## Data to process
########################################

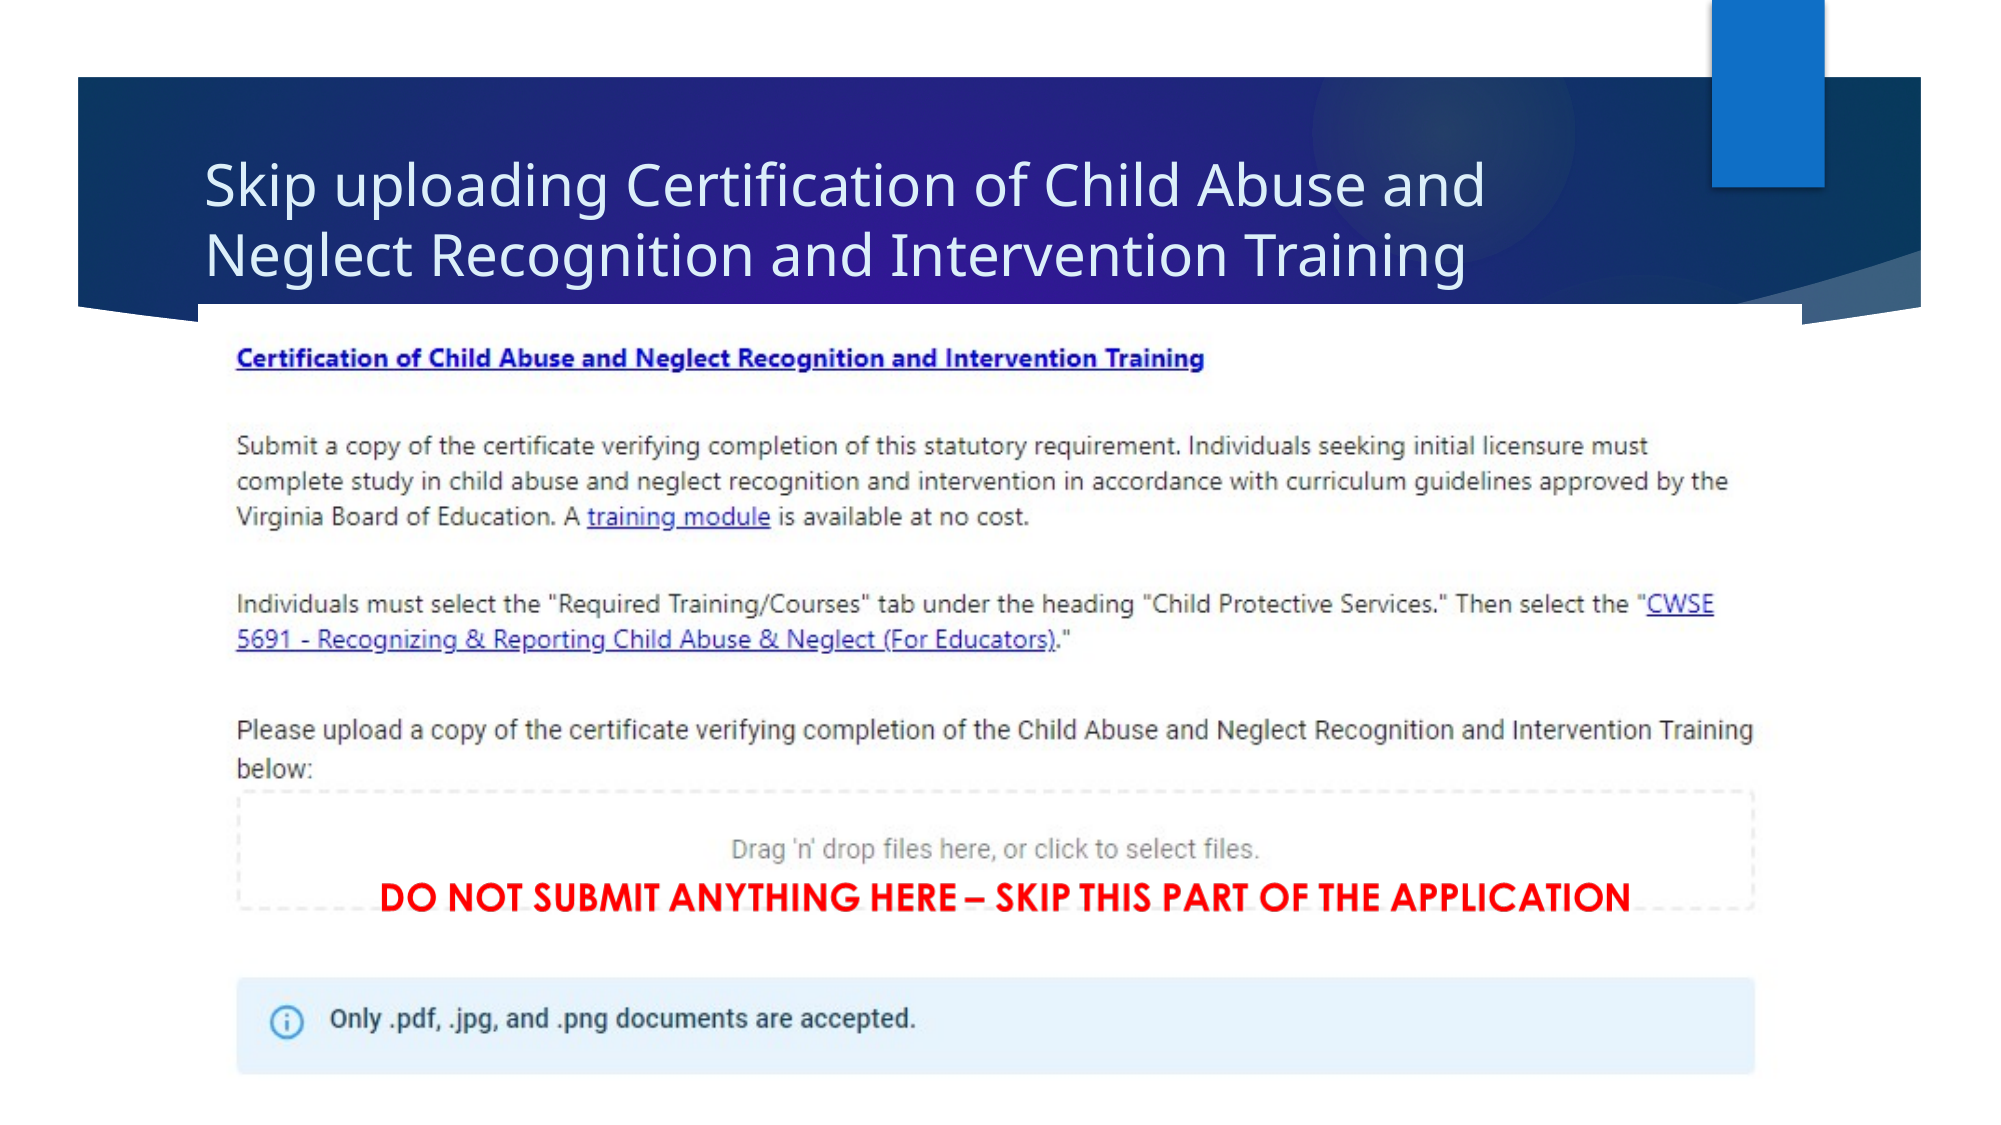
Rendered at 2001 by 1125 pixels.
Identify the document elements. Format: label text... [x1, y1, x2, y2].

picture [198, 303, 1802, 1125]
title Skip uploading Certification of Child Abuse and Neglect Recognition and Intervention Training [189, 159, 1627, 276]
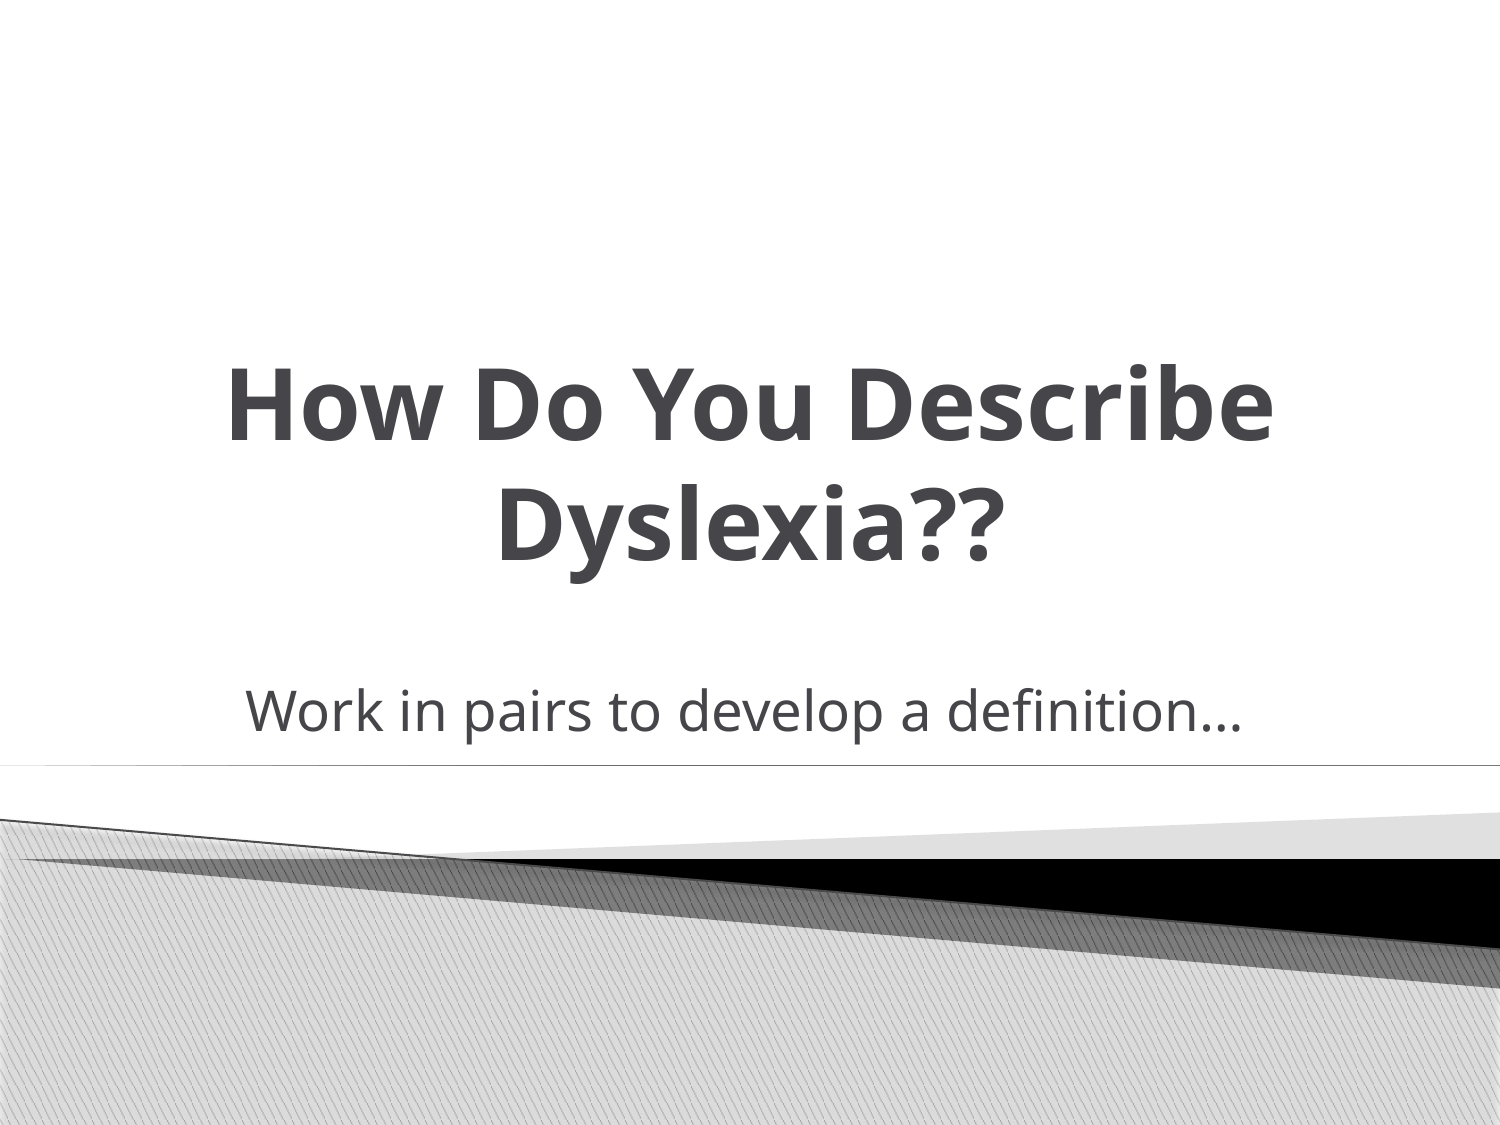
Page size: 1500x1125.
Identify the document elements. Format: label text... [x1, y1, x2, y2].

########################################

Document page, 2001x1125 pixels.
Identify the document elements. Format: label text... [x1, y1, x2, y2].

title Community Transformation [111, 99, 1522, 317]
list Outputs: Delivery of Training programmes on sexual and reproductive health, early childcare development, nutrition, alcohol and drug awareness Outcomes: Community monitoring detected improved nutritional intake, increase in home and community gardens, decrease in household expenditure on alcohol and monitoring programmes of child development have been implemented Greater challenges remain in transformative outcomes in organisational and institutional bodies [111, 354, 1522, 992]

########################################

## Your instructions
If a line in the records above holds the string "pixels", copy it.

## Output of the task
Rendered at 2001 by 1125 pixels.
Document page, 2001x1125 pixels.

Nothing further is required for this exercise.